------ RECORDED INFORMATION

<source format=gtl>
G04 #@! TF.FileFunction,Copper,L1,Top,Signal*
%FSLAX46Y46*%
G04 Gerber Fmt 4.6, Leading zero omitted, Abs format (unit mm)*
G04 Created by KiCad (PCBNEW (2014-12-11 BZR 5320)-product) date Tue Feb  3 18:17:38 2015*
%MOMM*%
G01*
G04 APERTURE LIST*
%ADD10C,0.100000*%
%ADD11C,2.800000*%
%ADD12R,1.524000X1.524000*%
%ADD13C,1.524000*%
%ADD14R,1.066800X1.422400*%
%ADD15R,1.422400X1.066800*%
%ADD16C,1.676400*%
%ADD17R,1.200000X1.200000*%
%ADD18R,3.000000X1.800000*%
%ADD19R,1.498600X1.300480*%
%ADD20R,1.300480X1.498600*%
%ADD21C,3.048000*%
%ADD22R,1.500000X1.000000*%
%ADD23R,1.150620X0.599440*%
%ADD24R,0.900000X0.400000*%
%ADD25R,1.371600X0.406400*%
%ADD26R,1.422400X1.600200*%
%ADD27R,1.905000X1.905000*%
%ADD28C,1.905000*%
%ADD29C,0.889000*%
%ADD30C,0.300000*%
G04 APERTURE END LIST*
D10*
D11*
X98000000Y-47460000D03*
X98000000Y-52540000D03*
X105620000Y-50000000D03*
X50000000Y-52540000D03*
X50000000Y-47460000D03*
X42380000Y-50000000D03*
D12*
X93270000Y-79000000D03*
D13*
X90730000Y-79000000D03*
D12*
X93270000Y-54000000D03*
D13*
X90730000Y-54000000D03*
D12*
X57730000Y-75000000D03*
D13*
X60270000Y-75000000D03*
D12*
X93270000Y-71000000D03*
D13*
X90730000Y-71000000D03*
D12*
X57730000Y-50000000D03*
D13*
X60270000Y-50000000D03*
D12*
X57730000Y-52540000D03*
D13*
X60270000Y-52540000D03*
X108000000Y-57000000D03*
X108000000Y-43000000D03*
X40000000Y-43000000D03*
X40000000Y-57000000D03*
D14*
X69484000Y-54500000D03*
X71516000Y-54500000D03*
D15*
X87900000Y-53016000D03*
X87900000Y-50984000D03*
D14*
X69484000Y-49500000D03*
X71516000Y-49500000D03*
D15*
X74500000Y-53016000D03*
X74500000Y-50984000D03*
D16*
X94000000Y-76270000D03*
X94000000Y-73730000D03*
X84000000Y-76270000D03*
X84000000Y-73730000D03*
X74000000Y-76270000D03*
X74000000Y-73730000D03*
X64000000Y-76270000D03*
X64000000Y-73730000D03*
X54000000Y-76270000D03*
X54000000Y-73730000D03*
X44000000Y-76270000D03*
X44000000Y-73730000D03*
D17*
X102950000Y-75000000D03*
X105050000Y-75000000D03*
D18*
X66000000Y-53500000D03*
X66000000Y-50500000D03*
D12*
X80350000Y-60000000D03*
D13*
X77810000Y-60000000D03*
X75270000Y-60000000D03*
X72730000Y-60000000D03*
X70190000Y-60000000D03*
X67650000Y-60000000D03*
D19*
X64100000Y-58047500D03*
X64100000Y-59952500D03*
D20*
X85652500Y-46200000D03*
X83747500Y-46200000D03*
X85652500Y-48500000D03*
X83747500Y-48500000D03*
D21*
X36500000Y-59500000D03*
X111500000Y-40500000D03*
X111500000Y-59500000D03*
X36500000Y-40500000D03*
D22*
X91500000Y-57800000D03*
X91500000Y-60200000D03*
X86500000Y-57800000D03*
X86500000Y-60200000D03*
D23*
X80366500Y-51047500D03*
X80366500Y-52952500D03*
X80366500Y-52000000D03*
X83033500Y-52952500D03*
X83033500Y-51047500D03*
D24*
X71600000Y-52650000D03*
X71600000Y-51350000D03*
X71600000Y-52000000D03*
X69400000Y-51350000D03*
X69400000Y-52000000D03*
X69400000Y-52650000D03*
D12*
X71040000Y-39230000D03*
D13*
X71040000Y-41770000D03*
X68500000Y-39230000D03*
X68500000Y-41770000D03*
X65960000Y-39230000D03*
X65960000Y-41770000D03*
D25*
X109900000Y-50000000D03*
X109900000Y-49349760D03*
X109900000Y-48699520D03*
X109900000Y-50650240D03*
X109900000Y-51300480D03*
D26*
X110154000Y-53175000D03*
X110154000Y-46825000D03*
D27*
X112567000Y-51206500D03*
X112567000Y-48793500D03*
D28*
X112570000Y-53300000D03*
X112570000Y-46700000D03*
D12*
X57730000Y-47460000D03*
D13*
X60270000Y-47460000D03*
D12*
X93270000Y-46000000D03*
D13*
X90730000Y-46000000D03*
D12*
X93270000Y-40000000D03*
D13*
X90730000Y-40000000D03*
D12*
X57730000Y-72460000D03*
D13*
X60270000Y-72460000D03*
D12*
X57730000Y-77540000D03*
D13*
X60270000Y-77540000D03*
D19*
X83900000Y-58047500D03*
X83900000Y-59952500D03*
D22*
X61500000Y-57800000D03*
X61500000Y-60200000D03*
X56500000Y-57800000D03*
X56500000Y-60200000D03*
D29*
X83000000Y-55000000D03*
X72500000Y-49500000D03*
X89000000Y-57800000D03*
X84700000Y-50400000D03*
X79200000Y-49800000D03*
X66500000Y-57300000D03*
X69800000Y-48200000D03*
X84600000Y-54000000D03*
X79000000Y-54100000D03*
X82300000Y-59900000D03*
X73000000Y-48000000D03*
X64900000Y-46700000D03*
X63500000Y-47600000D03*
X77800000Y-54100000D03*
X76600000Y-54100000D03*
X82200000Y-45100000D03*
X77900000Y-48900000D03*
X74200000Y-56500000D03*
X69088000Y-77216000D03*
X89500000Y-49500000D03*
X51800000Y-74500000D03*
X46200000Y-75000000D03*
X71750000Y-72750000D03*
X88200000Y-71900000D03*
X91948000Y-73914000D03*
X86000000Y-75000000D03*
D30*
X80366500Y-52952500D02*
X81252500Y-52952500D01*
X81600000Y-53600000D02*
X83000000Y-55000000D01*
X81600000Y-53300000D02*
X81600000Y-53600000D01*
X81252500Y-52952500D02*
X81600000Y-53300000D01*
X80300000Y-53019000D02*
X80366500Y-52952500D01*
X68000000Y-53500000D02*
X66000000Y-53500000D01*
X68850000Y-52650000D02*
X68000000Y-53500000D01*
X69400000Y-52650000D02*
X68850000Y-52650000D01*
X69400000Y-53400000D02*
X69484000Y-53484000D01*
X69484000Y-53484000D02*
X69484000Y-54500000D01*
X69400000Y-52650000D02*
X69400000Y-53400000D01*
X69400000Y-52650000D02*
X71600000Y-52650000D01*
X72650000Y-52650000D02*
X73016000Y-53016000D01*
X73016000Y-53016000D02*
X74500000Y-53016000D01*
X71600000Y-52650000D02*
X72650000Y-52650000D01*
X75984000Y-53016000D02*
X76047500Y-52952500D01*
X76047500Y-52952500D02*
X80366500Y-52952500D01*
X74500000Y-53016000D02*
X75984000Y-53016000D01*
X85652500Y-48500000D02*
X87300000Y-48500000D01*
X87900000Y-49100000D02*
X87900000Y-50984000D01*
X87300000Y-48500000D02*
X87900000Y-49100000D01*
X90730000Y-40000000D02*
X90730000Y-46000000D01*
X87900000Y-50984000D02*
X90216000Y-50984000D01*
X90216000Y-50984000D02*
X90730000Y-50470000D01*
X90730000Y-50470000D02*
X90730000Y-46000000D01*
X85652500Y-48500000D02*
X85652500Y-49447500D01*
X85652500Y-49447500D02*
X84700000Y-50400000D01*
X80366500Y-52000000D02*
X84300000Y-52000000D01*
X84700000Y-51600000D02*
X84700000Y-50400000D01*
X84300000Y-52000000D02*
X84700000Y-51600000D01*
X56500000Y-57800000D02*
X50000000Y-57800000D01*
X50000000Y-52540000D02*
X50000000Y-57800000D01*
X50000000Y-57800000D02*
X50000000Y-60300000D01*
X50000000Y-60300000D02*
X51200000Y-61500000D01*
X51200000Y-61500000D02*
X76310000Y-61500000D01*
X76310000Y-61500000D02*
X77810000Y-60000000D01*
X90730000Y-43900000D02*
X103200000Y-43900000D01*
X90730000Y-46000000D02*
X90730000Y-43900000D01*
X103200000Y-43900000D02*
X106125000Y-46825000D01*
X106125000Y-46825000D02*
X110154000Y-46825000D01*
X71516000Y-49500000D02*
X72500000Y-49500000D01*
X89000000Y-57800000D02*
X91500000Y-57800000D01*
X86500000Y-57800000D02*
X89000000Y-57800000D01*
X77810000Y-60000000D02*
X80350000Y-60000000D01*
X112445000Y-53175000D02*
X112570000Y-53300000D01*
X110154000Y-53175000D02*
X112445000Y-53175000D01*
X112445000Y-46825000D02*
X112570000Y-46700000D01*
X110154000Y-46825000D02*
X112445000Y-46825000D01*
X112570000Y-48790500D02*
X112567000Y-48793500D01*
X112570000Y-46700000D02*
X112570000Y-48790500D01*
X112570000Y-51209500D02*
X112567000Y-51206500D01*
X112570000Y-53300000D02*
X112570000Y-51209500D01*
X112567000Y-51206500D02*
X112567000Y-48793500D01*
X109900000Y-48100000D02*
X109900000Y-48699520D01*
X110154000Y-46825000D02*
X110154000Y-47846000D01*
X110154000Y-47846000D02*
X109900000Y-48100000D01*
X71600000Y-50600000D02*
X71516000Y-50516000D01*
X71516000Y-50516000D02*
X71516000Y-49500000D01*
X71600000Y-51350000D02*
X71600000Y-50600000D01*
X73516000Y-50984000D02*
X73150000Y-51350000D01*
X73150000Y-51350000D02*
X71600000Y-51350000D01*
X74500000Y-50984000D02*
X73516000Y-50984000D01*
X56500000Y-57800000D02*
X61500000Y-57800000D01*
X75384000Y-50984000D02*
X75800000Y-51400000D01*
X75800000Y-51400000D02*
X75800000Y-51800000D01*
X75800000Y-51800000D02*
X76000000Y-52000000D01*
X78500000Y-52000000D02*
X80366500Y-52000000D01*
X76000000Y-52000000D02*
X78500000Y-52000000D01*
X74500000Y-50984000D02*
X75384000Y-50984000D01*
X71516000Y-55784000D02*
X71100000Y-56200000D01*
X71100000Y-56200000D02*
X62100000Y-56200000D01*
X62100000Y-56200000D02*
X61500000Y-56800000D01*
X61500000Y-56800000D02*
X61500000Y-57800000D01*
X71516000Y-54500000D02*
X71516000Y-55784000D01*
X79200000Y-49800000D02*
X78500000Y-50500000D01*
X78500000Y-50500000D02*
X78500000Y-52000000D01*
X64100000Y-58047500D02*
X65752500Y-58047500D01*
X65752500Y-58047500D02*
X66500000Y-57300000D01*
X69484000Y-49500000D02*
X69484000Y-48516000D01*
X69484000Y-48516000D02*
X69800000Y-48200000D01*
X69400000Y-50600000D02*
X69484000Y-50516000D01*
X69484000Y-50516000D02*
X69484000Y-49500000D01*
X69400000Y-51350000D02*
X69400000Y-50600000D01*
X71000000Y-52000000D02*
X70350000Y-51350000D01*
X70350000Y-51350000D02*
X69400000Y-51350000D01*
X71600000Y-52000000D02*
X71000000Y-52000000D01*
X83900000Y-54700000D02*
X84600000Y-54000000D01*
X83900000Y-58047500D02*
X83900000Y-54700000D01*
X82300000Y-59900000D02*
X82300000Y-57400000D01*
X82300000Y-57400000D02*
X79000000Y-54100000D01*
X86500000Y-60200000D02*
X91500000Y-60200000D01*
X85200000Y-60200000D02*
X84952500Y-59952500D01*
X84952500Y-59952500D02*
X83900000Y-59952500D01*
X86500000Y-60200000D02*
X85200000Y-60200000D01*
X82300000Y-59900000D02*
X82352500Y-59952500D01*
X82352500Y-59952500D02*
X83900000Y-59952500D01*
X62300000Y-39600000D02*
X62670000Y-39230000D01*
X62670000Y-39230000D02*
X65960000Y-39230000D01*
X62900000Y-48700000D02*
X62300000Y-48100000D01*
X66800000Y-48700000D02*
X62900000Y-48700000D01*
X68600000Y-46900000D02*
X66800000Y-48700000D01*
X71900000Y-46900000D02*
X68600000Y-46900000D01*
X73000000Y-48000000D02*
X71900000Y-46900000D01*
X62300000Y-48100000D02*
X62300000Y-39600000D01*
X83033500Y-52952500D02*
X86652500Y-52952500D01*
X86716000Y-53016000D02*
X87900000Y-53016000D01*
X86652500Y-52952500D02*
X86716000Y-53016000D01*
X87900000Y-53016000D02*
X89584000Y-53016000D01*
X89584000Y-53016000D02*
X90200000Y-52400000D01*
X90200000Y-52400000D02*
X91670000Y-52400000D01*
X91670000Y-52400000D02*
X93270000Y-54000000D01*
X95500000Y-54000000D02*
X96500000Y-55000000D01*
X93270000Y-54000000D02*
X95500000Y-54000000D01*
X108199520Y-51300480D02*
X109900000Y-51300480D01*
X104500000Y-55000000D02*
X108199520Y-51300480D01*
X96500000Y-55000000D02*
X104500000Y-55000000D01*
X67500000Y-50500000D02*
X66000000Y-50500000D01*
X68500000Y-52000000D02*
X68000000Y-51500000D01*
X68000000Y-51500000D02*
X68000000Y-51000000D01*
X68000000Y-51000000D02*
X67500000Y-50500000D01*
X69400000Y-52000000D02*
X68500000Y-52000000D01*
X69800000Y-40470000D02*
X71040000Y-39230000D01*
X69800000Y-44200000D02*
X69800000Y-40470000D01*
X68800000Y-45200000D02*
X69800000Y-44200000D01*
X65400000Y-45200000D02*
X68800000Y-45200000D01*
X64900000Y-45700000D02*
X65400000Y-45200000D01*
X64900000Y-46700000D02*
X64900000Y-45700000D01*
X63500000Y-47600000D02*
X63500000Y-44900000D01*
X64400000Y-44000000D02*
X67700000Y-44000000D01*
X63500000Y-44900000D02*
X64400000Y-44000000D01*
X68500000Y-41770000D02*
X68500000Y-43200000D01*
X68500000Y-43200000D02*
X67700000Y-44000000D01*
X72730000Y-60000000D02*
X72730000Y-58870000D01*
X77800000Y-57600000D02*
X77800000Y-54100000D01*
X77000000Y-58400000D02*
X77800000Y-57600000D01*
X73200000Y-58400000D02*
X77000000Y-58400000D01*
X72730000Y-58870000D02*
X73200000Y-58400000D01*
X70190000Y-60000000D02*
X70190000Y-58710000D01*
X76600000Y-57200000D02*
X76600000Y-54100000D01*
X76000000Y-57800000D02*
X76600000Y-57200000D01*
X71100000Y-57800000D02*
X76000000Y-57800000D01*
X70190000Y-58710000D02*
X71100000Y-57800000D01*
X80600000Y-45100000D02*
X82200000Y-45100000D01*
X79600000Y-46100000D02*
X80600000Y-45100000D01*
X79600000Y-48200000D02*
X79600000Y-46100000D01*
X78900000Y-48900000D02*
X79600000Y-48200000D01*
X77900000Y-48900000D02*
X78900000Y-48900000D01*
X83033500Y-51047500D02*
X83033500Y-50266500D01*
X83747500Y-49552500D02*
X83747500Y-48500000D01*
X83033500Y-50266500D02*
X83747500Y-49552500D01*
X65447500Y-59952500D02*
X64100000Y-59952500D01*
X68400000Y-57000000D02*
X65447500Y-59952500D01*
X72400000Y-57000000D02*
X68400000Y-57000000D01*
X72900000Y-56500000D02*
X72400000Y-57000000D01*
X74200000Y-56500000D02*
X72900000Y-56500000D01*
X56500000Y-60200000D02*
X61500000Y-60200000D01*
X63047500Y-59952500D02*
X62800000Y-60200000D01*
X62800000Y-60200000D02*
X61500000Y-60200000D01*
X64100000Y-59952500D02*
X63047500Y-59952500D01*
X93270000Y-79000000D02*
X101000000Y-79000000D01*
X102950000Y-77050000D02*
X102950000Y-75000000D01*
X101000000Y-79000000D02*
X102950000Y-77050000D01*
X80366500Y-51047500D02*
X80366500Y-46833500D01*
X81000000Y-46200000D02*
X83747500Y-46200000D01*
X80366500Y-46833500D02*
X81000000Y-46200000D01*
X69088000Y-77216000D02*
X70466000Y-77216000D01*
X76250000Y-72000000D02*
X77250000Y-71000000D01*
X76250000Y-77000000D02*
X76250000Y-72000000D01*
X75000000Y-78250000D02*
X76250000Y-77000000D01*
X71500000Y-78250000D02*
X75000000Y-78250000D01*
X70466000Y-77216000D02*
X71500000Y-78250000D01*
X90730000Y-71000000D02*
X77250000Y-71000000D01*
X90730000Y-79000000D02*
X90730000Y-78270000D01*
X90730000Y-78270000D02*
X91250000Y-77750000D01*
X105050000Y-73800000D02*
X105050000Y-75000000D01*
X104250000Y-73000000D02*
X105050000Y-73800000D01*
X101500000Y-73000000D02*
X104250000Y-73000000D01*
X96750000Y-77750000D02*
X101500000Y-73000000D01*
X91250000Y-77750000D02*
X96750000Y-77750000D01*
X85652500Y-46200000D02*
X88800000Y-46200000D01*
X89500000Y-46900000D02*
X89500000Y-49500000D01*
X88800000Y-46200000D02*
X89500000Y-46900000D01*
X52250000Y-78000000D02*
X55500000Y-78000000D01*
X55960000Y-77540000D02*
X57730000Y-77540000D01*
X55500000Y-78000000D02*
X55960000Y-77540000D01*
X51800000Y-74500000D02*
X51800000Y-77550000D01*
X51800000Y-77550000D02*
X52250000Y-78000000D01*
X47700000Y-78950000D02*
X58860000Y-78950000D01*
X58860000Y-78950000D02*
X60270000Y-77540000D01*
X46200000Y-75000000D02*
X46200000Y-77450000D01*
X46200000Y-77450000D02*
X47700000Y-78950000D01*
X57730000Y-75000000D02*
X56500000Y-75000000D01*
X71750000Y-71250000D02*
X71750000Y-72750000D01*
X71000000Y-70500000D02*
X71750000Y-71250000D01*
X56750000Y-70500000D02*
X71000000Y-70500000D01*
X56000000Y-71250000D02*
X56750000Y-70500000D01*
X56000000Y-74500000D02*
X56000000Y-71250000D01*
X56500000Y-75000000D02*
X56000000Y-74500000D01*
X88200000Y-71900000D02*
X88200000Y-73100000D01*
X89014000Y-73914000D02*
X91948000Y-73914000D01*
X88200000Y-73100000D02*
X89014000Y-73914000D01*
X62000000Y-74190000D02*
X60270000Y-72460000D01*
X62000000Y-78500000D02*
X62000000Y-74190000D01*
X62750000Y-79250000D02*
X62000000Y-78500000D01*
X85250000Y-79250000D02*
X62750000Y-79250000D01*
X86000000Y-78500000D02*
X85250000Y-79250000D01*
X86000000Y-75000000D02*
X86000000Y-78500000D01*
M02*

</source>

------------

> _EXERCISE INSTRUCTIONS_:
Could you please retype the lines from the start of the data through the line with "X108000000Y-43000000D03*", both included, and nothing else?

> _ANSWER BOX_:
<source format=gtl>
G04 #@! TF.FileFunction,Copper,L1,Top,Signal*
%FSLAX46Y46*%
G04 Gerber Fmt 4.6, Leading zero omitted, Abs format (unit mm)*
G04 Created by KiCad (PCBNEW (2014-12-11 BZR 5320)-product) date Tue Feb  3 18:17:38 2015*
%MOMM*%
G01*
G04 APERTURE LIST*
%ADD10C,0.100000*%
%ADD11C,2.800000*%
%ADD12R,1.524000X1.524000*%
%ADD13C,1.524000*%
%ADD14R,1.066800X1.422400*%
%ADD15R,1.422400X1.066800*%
%ADD16C,1.676400*%
%ADD17R,1.200000X1.200000*%
%ADD18R,3.000000X1.800000*%
%ADD19R,1.498600X1.300480*%
%ADD20R,1.300480X1.498600*%
%ADD21C,3.048000*%
%ADD22R,1.500000X1.000000*%
%ADD23R,1.150620X0.599440*%
%ADD24R,0.900000X0.400000*%
%ADD25R,1.371600X0.406400*%
%ADD26R,1.422400X1.600200*%
%ADD27R,1.905000X1.905000*%
%ADD28C,1.905000*%
%ADD29C,0.889000*%
%ADD30C,0.300000*%
G04 APERTURE END LIST*
D10*
D11*
X98000000Y-47460000D03*
X98000000Y-52540000D03*
X105620000Y-50000000D03*
X50000000Y-52540000D03*
X50000000Y-47460000D03*
X42380000Y-50000000D03*
D12*
X93270000Y-79000000D03*
D13*
X90730000Y-79000000D03*
D12*
X93270000Y-54000000D03*
D13*
X90730000Y-54000000D03*
D12*
X57730000Y-75000000D03*
D13*
X60270000Y-75000000D03*
D12*
X93270000Y-71000000D03*
D13*
X90730000Y-71000000D03*
D12*
X57730000Y-50000000D03*
D13*
X60270000Y-50000000D03*
D12*
X57730000Y-52540000D03*
D13*
X60270000Y-52540000D03*
X108000000Y-57000000D03*
X108000000Y-43000000D03*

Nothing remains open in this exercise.